Надо полагать, что третий час шел… Звонок. Луша меня разбудила.

— Звонок к нам, Яков Софроныч… И сам я услыхал: резко так. А у нас простой колокольчик был — дребезжалка. Что такое? Подбежал, в чем был, к двери. И Колюшка вскочил, брюки натягивает. И Черепахин выбежал, бубнит:

— За мной… на мобилизацию…

— Кто такой? — спрашиваю.

— Отпирайте! Телеграмма! — так решительно. Открыл, а там целая толпа. Полиция… Вошли, и враз с черного ходу стук, и один из них сам кинулся открывать. И оттуда вошли. Один чиновник с кокардой, пристав наш еще, околоточный, и еще двое в пальто, и еще дворники.

— Вы хозяин? — чиновник меня спросил. Сказал я, а у меня зубы — ту-ту-ту. И ничего сообразить не могу. Стали у дверей, пристав у стола уселся, лампу приказали засветить.

— Я должен произвести у вас обыск… Где ваши жильцы? — Это все тот, который был в кокарде, а пристав только у стола сидел и пальцами барабанил.

— Жильцы, — говорю, — уехали сегодня…

— Как так уехали? куда? — И на пристава посмотрел.
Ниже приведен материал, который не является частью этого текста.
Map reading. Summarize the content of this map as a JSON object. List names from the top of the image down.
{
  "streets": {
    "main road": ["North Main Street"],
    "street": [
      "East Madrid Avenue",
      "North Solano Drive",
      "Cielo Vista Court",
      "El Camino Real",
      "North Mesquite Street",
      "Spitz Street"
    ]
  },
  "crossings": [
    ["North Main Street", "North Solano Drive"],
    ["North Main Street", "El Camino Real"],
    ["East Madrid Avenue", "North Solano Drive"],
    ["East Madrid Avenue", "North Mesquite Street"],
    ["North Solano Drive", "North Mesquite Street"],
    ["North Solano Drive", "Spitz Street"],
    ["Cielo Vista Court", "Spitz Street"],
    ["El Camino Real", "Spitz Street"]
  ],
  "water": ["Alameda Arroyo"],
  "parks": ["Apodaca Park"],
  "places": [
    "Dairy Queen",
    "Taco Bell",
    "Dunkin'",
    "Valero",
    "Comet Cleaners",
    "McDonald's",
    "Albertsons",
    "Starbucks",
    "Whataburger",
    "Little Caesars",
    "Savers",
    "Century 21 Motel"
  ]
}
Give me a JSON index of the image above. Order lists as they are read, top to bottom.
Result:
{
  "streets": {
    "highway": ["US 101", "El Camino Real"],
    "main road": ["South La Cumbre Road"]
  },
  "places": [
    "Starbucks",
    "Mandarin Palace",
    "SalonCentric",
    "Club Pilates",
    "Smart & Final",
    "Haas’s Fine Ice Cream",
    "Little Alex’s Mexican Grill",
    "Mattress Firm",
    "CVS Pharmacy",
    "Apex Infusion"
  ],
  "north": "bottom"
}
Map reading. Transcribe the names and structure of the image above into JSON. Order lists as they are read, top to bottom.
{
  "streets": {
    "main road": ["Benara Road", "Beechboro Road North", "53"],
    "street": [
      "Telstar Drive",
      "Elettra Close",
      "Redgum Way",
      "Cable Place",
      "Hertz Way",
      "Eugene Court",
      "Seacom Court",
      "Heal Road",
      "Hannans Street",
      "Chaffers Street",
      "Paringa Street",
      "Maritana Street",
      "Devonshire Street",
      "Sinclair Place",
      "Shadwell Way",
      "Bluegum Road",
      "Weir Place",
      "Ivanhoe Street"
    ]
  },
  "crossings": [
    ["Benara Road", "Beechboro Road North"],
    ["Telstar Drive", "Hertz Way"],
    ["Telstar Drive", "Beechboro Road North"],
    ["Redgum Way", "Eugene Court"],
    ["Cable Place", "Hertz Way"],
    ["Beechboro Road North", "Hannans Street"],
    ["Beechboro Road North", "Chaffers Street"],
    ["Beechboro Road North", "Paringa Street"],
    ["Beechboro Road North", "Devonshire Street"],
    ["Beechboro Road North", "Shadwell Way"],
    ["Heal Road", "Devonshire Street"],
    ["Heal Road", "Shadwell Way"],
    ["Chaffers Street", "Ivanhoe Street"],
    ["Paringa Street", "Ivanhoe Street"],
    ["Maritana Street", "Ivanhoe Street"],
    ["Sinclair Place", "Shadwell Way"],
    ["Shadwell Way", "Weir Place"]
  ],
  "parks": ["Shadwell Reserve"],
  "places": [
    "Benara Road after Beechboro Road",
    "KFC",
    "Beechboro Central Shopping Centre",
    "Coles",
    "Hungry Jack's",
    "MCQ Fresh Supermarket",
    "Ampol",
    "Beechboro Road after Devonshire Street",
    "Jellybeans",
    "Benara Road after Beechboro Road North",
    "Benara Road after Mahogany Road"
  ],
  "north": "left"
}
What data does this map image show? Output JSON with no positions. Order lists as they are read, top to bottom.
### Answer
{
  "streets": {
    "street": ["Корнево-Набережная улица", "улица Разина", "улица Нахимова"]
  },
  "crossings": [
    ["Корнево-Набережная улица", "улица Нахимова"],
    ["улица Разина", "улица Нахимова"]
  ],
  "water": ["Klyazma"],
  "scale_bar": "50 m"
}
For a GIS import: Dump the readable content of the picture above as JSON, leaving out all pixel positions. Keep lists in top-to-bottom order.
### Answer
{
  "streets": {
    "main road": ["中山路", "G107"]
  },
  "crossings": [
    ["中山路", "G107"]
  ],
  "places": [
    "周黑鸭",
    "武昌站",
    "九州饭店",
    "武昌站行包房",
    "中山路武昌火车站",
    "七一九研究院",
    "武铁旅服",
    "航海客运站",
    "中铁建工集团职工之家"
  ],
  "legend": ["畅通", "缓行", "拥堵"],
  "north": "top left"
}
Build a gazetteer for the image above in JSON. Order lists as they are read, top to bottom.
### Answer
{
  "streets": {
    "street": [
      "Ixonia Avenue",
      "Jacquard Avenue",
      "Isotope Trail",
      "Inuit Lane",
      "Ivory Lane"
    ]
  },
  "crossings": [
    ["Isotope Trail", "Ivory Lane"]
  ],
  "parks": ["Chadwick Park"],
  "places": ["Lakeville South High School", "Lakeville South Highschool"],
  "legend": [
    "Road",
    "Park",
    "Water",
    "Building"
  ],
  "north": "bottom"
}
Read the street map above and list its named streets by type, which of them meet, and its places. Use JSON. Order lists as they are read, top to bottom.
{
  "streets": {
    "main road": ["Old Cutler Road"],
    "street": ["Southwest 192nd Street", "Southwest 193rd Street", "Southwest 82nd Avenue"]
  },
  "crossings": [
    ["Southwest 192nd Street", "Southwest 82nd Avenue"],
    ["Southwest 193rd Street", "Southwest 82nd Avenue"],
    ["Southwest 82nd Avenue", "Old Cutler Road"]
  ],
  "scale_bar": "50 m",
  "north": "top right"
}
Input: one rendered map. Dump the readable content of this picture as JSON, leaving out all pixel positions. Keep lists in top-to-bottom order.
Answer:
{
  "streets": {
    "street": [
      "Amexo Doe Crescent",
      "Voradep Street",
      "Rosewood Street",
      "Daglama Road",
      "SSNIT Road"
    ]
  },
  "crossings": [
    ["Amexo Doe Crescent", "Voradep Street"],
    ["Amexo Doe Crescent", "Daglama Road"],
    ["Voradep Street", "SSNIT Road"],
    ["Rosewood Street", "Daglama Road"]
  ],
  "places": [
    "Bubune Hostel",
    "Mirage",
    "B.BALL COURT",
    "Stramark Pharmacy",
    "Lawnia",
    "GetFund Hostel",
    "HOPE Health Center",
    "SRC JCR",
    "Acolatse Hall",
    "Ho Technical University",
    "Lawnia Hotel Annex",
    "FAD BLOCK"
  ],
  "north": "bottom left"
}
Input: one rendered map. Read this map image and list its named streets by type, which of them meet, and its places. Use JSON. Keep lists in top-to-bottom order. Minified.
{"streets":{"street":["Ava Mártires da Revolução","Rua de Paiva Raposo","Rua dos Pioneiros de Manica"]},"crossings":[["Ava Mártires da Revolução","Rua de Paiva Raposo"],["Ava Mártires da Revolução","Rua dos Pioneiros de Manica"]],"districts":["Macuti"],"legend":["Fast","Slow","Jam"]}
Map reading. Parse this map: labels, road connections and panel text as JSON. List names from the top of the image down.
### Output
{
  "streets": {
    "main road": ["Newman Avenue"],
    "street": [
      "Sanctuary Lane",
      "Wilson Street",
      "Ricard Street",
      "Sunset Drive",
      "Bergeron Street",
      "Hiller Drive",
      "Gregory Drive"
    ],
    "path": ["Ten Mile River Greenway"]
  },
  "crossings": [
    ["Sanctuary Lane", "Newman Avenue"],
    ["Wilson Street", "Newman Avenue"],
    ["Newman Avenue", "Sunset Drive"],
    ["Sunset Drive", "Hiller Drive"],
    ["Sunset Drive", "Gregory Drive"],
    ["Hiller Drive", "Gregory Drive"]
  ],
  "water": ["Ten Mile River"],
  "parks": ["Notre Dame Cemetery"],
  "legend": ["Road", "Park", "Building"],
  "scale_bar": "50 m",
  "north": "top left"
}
А пристав ему:

— Удивительно… А уж другие по квартире рассыпались, и Луша, слышу, кричит:

— Уйдите, безобразники! У меня дочь раздета…

— Потрудитесь одеться… Где комната жильцова? А тут Черепахин увидал, что не за ним, стоит с папиросой и цепляется, чтобы себя показать:

— Ночная тревога, а неприятеля нет! А главный ему:

— Ты что за человек? Кто это такой? — мне-то. А Черепахин гордо так:

— Обнаковенный жилец, на двух ногах!

— Обыскать его!

Сейчас его — царап! Шарить по карманам. Шустро так, как облизали! Нет ничего. А тот на смех:

— В кальсонах не обозрели! там у меня пара блох беспачпортных!..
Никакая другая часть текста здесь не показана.